Closing the Cyber Attack Gap with AI

With these challenges met, the system essentially becomes a digital cyber twin of the organization. It has all the information it needs to simulate millions of cyber attacks...

Challenges in building a risk and resilience reasoning system

There are three major challenges in building a comprehensive reasoning-based system. The first is the precise semantic analysis of attack techniques, such as those described in MITRE ATT&CK. These are described for human understanding and are not suitable for reasoning systems. The solution is relatively simple to understand but difficult to implement: the techniques need to be rewritten with consistent and precise basic concepts (that is, an appropriate semantic model). Only then can a reasoning system be built. 

Take for example MITRE ATT&CK technique T1210, “Exploitation of Remote Services.” One of the accepted methods is to use a CVE that allows a remote service to be invoked. Therefore, it is necessary to enter into the reasoning system the ways to check the existence of the CVE on a system (Security Content Automation Protocol or  SCAP can help) and to classify the vulnerabilities according to the ability to enable the activation of a remote service. For example, a prerequisite for finding a CVE is the ability to connect to that computer via the network—that is, having physical and logical connectivity that allows the vulnerability to be activated. These two facts are a start that enables reasoning regarding the use of the T1210 technique: “Find a system with the vulnerability that has connectivity that allows the exploitation of the CVE.”

The second challenge is to create a language (ontology) that connects concepts from different attack domains—such as permissions, vulnerabilities, and configurations—and to create the semantic graph.
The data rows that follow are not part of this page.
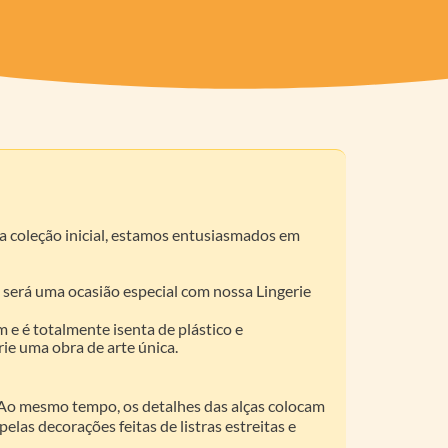
a coleção inicial, estamos entusiasmados em
a será uma ocasião especial com nossa Lingerie
 é totalmente isenta de plástico e
ie uma obra de arte única.
. Ao mesmo tempo, os detalhes das alças colocam
las decorações feitas de listras estreitas e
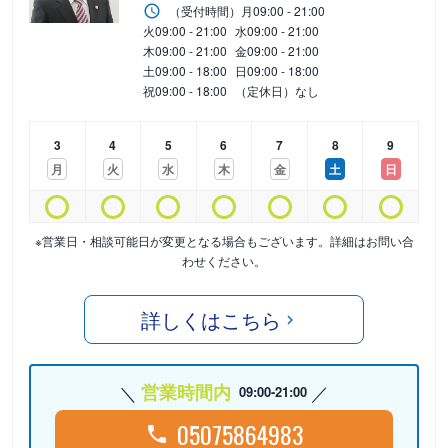
（受付時間）
月
09:00 - 21:00
火
09:00 - 21:00
水
09:00 - 21:00
木
09:00 - 21:00
金
09:00 - 21:00
土
09:00 - 18:00
日
09:00 - 18:00
祝
09:00 - 18:00
（定休日）なし
3
4
5
6
7
8
9
月
火
水
木
金
土
日
※営業日・相談可能日が変更となる場合もございます。詳細はお問い合
わせください。
詳しくはこちら
営業時間内
09:00-21:00
05075864983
There are some detailed ontologies that explain the relationship between various cyber concepts such as the UCO of the University of Maryland or MITRE D3F3ND.

The third challenge is collecting relevant information from the organization’s systems. This can be done by interfacing with existing systems and translating the information into the common language or by a dedicated scanner.

With these challenges met, the system essentially becomes a digital cyber twin of the organization. It has all the information it needs to simulate millions of cyber attacks, thus identifying which specific attack scenarios represent exposures to the organization and calculating the risk from those exposures. Digital twinning technology is already being used in many industrial applications such as engineering design, building maintenance, and operations management. The time is right for it to be applied to cybersecurity, enabling teams to determine the courses of action that will mitigate attacks, reduce risk, and build cyber resilience.

The end game

Organizations are struggling to answer basic questions regarding their cyber risk exposure. These include organization-wide questions such as: What is our risk of being breached? What will the cost consequences be of a breach? What assets are most at risk? What steps do I need to take to lower my risk of being breached? How much should I spend on security? There are also operational questions regarding cyber exposure: What will be the risk impact to the business if we migrate a specific application to the cloud? If we implement two factor authentication? If we change our firewall controls?

Reasoning systems are showing great promise toward providing organizations with answers to both strategic and operational questions. Along with machine learning systems, reasoning systems will have an increasing use in cyber defense—especially in the world of risk analysis and management. They will provide IT and security teams with the tools and information they need to manage and control risks, better allocate security spending, and narrow the attack defense gap.